België - Een geschiedenis van onderuit
Nieuws, Samenleving, België, België, Boekrecensie, Belgie - een geschiedenis van onderuit, Jan dumolyn, Tjen mampaey -

‘België – Een geschiedenis van onderuit’: een uitzonderlijk sociaal perspectief

De coverillustratie met de ets van Frans Masereel liegt er niet om. 'België - Een geschiedenis van onderuit' van Jan Dumolyn en Tjen Mampaey is een boek over de alledaagse leefsituatie van gewone mensen, hun cultuur en hun politieke en sociale strijd.

zondag 13 januari 2013 19:21
Spread the love

De meeste geschiedenispublicaties focussen bijna uitsluitend op koningen, politieke heersers en nationalistische helden, hun veldslagen en hun bouwwerken. Al te graag gaat men er in de traditionele geschiedschrijving van uit dat lagere klassen niet uit zichzelf handelen. Alleen al door het sociale perspectief van onderuit neemt dit boek een uitzonderingspositie in.

België – Een geschiedenis van onderuit predikt een andere kijk op sociale bewegingen: het zijn niet zomaar protestmomenten in het wilde weg, zoals meestal wordt beweerd, maar goed georganiseerde acties. Hierdoor wordt het verloop van de geschiedenis in dit boek minder rechtlijnig beschreven dan in traditionele studies.

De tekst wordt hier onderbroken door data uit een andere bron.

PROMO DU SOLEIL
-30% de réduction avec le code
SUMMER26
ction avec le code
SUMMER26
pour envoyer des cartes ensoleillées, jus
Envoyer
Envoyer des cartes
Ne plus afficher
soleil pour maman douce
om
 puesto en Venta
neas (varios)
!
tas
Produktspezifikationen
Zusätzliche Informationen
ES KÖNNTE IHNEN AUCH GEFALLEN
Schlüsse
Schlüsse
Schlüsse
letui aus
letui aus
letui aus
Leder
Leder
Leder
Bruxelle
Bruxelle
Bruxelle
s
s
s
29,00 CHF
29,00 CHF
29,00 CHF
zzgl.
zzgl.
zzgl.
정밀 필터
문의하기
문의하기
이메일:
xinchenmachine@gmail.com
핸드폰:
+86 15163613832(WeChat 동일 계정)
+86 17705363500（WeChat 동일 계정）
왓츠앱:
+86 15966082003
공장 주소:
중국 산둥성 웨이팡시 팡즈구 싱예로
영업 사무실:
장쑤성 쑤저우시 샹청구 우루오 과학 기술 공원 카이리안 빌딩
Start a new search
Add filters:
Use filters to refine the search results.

Ook besteden de auteurs ruime aandacht aan elementen uit de volkscultuur, zegswijzen en spreekwoorden als historische bronnen. Zo handelt het meeslepende hoofdstuk 6, Koevoet is beter dan boelie, over de lokale cultuur vóór de opkomst van de massamedia en zijn verdere voortbestaan als tegencultuur van de massamedia. Zulke thema’s stofferen de geschiedschrijving anders dan gebruikelijk. De auteurs hanteren uiteindelijk een ‘nieuwe’ taal om sociale bewegingen te beschrijven.

Zeven thematische bijdragen

Tegen het opzet van de meeste historische werken in, hebben de redacteurs niet gekozen voor een chronologisch overzicht van de Belgische geschiedenis, maar voor een thematische benadering. Dit boek bestaat uit zeven afzonderlijke bijdragen van diverse Vlaamse historici. Zeven casestudies behandelen de levensstandaard en de materiële wereld, de plattelandssamenleving, de arbeidsomstandigheden van arbeiders en ambachtslieden, het onderwijs, de volkscultuur en geloof en vrijzinnigheid, van de middeleeuwen tot nu. Deze thematische ontledingen kunnen perfect afzonderlijk gelezen worden, maar vullen elkaar ook aan tot een totaler beeld van het alledaagse leven van het gewone volk.

Wie is ‘de kleine man’?

Uiteraard kan men zich de vraag stellen of men de middeleeuwse ambachtsman en de negentiende-eeuwse fabrieksarbeider zomaar in eenzelfde sociale categorie kan onderbrengen. Sociaaleconomisch is de kleine man immers moeilijk te definiëren. De auteurs waren zich hiervan bewust en zochten voor de afzonderlijke bijdragen naar eenzelfde sociale invalshoek voor hun onderzoek, een soort grootste gemene deler over de eeuwen heen.

Zo omschrijven ze ‘de kleine man’ als diegene die niet beschikt over economische rijkdom, sociaal prestige en werkelijke politieke macht. Deze invalshoek is in alle bijdragen consequent doorgetrokken, wat niet vanzelfsprekend is als men samenwerkt met meer dan tien auteurs. Dat dit boek toch homogeen oogt, wijst op de sterke redacteurshand van de initiatiefnemers Jan Dumolyn en Tjen Mampaey. Maar zoals in vele andere compilaties, zijn ook hier niet alle bijdragen van dezelfde kwaliteit. De openingsbijdrage Pap ende broodt in doude daghen over levensstandaard, voedingspatroon en materiële wereld vind ik ronduit schitterend.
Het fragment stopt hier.